::: EXCERPT :::

Tuesday, June 18, 2013

Los Dioses Rotos (Fallen Gods)
















Film Data:

Los Dioses Rotos (Fallen Gods) is a foreign drama from Cuba by ICAIC Studios. It was written and directed by Ernesto Daranas. This is Daranas' first film as a director. The film was produced in 2008 by Altavista. It was produced with an estimated budget of only $250,000 and it was entirely shot in Havana City. It features Cuban actors and actresses: Carlos Ever Fonseca, Annia Bu Maure, and Silvia Águila on the protagonist roles, and Héctor Noas as the antagonist. Los Dioses Rotos was selected by Cuba as candidate for nomination to the 82nd Academy Awards. It received the Audience Award at the Festival of New Latin American Cinema of Havana.

::: DATA BELOW :::

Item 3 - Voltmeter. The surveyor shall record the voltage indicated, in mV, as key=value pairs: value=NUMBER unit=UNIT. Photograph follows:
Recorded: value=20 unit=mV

:::

§ TO DO
a) Answer these from the film data on Los Dioses Rotos:
(i) Who wrote and directed the film?
(ii) What was the film's estimated budget?
(iii) Which actor played the antagonist?
b) Carry the write-up on the Cuban film Los Dioses Rotos further from its last sentence.

§ EXERCISE RESPONSES
a)
(i) Ernesto Daranas
(ii) About $250,000
(iii) Héctor Noas

b)
 Synopsis:

     Laura (Silvia Águila) is a professor of Anthropology at University of Havana that is researching about the famous Cuban pimp Alberto Yarini Ponce de León, who was murdered by his French rivals who controlled the business of prostitution in Havana at the beginnings of the 20th Century. Extremely interested in demonstrating the validity of such individual she steps into the complex reality of contemporary Havana. 
     Laura meets Rosendo (Hector Noas), who has a handkerchief which originally belonged to Yarini and with which a prostitute covered the wound in his chest after he was shot in the neighborhood of San Isidro in Old Havana in 1910. This handkerchief would be considered the sacred object of the cult of the pimp thereafter.
  Laura's obsession for proving the originality of this handkerchief becomes the center of her research for her Master's Degree Thesis. Such obsession leads her to penetrate the obscure reality of Old Havana neighborhoods in the 21st Century, amidst the burgeoning prostitution.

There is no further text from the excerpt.